What needs to be done | Set out each line of text from the entries below as a numbered list, skipping any blank lines. Leave the pictures out of your answer.

Records to process |

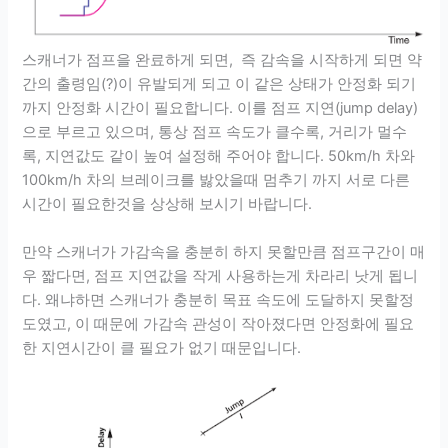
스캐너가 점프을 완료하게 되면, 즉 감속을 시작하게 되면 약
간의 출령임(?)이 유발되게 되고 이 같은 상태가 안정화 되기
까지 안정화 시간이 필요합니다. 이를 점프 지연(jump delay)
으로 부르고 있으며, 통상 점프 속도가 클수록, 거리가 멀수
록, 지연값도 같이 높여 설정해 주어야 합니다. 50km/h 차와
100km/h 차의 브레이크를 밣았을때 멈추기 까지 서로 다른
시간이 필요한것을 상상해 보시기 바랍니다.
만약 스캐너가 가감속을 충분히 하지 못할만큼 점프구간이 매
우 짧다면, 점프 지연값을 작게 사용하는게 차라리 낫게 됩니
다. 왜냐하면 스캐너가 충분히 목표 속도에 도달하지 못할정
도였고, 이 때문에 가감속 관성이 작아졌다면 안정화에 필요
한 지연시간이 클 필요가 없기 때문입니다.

Output of the exercise |
1. 스캐너가 점프을 완료하게 되면, 즉 감속을 시작하게 되면 약
2. 간의 출령임(?)이 유발되게 되고 이 같은 상태가 안정화 되기
3. 까지 안정화 시간이 필요합니다. 이를 점프 지연(jump delay)
4. 으로 부르고 있으며, 통상 점프 속도가 클수록, 거리가 멀수
5. 록, 지연값도 같이 높여 설정해 주어야 합니다. 50km/h 차와
6. 100km/h 차의 브레이크를 밣았을때 멈추기 까지 서로 다른
7. 시간이 필요한것을 상상해 보시기 바랍니다.
8. 만약 스캐너가 가감속을 충분히 하지 못할만큼 점프구간이 매
9. 우 짧다면, 점프 지연값을 작게 사용하는게 차라리 낫게 됩니
10. 다. 왜냐하면 스캐너가 충분히 목표 속도에 도달하지 못할정
11. 도였고, 이 때문에 가감속 관성이 작아졌다면 안정화에 필요
12. 한 지연시간이 클 필요가 없기 때문입니다.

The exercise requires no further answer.